▶ **Records shown**:
>>>

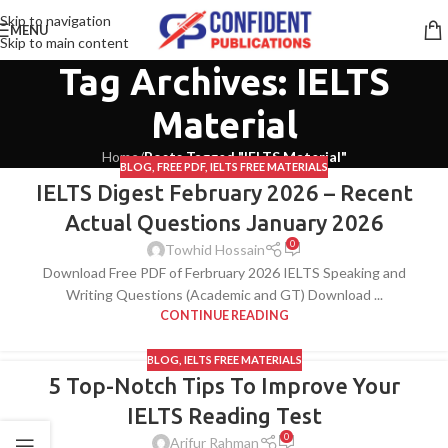
Skip to navigation
MENU
Skip to main content
Tag Archives: IELTS
Material
Home
/
Posts Tagged "IELTS Material"
BLOG
,
FREE PDF
,
IELTS FREE MATERIALS
IELTS Digest February 2026 – Recent
Actual Questions January 2026
0
Towhid Hossain
Download Free PDF of Ferbruary 2026 IELTS Speaking and
Writing Questions (Academic and GT) Download ...
CONTINUE READING
BLOG
,
IELTS FREE MATERIALS
5 Top-Notch Tips To Improve Your
IELTS Reading Test
0
Arifur Rahman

<<<

▶ **Exercise objective**: Leave out the images and copy all remaining data word for word.

▶ **Output for this task**:
Skip to navigation
MENU
Skip to main content
Tag Archives: IELTS
Material
Home
/
Posts Tagged "IELTS Material"
BLOG
,
FREE PDF
,
IELTS FREE MATERIALS
IELTS Digest February 2026 – Recent
Actual Questions January 2026
0
Towhid Hossain
Download Free PDF of Ferbruary 2026 IELTS Speaking and
Writing Questions (Academic and GT) Download ...
CONTINUE READING
BLOG
,
IELTS FREE MATERIALS
5 Top-Notch Tips To Improve Your
IELTS Reading Test
0
Arifur Rahman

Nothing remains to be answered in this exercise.